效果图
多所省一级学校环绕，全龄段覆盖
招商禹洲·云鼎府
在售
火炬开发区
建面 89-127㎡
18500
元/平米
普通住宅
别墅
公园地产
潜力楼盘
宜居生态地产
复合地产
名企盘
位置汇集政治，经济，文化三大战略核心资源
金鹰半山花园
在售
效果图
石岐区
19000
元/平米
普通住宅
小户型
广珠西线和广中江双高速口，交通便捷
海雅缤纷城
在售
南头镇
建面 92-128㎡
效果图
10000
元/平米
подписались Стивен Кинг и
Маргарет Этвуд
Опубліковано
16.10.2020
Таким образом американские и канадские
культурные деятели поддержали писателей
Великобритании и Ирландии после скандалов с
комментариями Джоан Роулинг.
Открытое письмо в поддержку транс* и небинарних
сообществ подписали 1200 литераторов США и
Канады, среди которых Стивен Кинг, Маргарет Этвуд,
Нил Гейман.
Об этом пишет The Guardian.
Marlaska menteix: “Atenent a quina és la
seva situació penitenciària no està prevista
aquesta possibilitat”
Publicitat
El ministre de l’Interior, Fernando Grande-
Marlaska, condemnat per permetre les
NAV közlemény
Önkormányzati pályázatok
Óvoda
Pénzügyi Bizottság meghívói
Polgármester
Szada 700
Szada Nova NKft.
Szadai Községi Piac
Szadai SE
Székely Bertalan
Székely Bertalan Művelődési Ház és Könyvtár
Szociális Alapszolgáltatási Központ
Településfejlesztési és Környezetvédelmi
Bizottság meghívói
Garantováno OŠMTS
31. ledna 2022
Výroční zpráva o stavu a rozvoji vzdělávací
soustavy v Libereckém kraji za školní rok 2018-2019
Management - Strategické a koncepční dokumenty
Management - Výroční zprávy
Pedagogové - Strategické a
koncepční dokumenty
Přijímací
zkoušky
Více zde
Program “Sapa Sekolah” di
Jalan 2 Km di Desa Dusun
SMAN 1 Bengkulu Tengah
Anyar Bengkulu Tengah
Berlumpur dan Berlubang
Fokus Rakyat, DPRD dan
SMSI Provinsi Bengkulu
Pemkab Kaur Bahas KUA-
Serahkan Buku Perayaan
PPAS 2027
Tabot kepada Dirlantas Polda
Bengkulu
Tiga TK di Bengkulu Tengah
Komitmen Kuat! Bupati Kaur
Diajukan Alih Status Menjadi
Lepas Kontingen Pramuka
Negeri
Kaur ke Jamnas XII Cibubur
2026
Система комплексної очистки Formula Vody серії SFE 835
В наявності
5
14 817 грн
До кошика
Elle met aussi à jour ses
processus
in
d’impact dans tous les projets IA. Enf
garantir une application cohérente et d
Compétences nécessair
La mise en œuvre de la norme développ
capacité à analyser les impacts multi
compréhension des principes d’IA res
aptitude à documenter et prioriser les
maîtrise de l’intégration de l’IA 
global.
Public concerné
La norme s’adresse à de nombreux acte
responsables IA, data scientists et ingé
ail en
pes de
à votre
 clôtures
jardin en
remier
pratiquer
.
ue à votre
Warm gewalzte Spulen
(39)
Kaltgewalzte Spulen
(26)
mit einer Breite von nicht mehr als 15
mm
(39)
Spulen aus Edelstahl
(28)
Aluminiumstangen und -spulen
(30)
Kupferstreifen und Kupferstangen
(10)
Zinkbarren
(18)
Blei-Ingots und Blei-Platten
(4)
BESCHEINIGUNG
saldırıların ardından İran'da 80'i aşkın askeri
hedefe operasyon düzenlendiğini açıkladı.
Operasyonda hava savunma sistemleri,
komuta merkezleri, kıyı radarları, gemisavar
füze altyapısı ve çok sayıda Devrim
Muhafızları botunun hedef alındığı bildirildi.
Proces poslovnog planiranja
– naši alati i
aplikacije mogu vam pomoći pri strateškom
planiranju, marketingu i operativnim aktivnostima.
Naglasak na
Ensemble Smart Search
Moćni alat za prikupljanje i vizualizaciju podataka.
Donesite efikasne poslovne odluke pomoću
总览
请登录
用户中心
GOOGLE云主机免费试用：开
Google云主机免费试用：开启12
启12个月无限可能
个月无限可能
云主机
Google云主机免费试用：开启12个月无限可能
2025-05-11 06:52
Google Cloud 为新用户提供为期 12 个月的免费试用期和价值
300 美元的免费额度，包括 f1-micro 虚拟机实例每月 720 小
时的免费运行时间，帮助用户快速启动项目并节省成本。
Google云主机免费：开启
★ ★ ★ ★ ★ ★ ★
- **Problem**
Only an exact retyping of the full data will do.

- **Result of the task**
效果图
多所省一级学校环绕，全龄段覆盖
招商禹洲·云鼎府
在售
火炬开发区
建面 89-127㎡
18500
元/平米
普通住宅
别墅
公园地产
潜力楼盘
宜居生态地产
复合地产
名企盘
位置汇集政治，经济，文化三大战略核心资源
金鹰半山花园
在售
效果图
石岐区
19000
元/平米
普通住宅
小户型
广珠西线和广中江双高速口，交通便捷
海雅缤纷城
在售
南头镇
建面 92-128㎡
效果图
10000
元/平米
подписались Стивен Кинг и
Маргарет Этвуд
Опубліковано
16.10.2020
Таким образом американские и канадские
культурные деятели поддержали писателей
Великобритании и Ирландии после скандалов с
комментариями Джоан Роулинг.
Открытое письмо в поддержку транс* и небинарних
сообществ подписали 1200 литераторов США и
Канады, среди которых Стивен Кинг, Маргарет Этвуд,
Нил Гейман.
Об этом пишет The Guardian.
Marlaska menteix: “Atenent a quina és la
seva situació penitenciària no està prevista
aquesta possibilitat”
Publicitat
El ministre de l’Interior, Fernando Grande-
Marlaska, condemnat per permetre les
NAV közlemény
Önkormányzati pályázatok
Óvoda
Pénzügyi Bizottság meghívói
Polgármester
Szada 700
Szada Nova NKft.
Szadai Községi Piac
Szadai SE
Székely Bertalan
Székely Bertalan Művelődési Ház és Könyvtár
Szociális Alapszolgáltatási Központ
Településfejlesztési és Környezetvédelmi
Bizottság meghívói
Garantováno OŠMTS
31. ledna 2022
Výroční zpráva o stavu a rozvoji vzdělávací
soustavy v Libereckém kraji za školní rok 2018-2019
Management - Strategické a koncepční dokumenty
Management - Výroční zprávy
Pedagogové - Strategické a
koncepční dokumenty
Přijímací
zkoušky
Více zde
Program “Sapa Sekolah” di
Jalan 2 Km di Desa Dusun
SMAN 1 Bengkulu Tengah
Anyar Bengkulu Tengah
Berlumpur dan Berlubang
Fokus Rakyat, DPRD dan
SMSI Provinsi Bengkulu
Pemkab Kaur Bahas KUA-
Serahkan Buku Perayaan
PPAS 2027
Tabot kepada Dirlantas Polda
Bengkulu
Tiga TK di Bengkulu Tengah
Komitmen Kuat! Bupati Kaur
Diajukan Alih Status Menjadi
Lepas Kontingen Pramuka
Negeri
Kaur ke Jamnas XII Cibubur
2026
Система комплексної очистки Formula Vody серії SFE 835
В наявності
5
14 817 грн
До кошика
Elle met aussi à jour ses
processus
in
d’impact dans tous les projets IA. Enf
garantir une application cohérente et d
Compétences nécessair
La mise en œuvre de la norme développ
capacité à analyser les impacts multi
compréhension des principes d’IA res
aptitude à documenter et prioriser les
maîtrise de l’intégration de l’IA 
global.
Public concerné
La norme s’adresse à de nombreux acte
responsables IA, data scientists et ingé
ail en
pes de
à votre
 clôtures
jardin en
remier
pratiquer
.
ue à votre
Warm gewalzte Spulen
(39)
Kaltgewalzte Spulen
(26)
mit einer Breite von nicht mehr als 15
mm
(39)
Spulen aus Edelstahl
(28)
Aluminiumstangen und -spulen
(30)
Kupferstreifen und Kupferstangen
(10)
Zinkbarren
(18)
Blei-Ingots und Blei-Platten
(4)
BESCHEINIGUNG
saldırıların ardından İran'da 80'i aşkın askeri
hedefe operasyon düzenlendiğini açıkladı.
Operasyonda hava savunma sistemleri,
komuta merkezleri, kıyı radarları, gemisavar
füze altyapısı ve çok sayıda Devrim
Muhafızları botunun hedef alındığı bildirildi.
Proces poslovnog planiranja
– naši alati i
aplikacije mogu vam pomoći pri strateškom
planiranju, marketingu i operativnim aktivnostima.
Naglasak na
Ensemble Smart Search
Moćni alat za prikupljanje i vizualizaciju podataka.
Donesite efikasne poslovne odluke pomoću
总览
请登录
用户中心
GOOGLE云主机免费试用：开
Google云主机免费试用：开启12
启12个月无限可能
个月无限可能
云主机
Google云主机免费试用：开启12个月无限可能
2025-05-11 06:52
Google Cloud 为新用户提供为期 12 个月的免费试用期和价值
300 美元的免费额度，包括 f1-micro 虚拟机实例每月 720 小
时的免费运行时间，帮助用户快速启动项目并节省成本。
Google云主机免费：开启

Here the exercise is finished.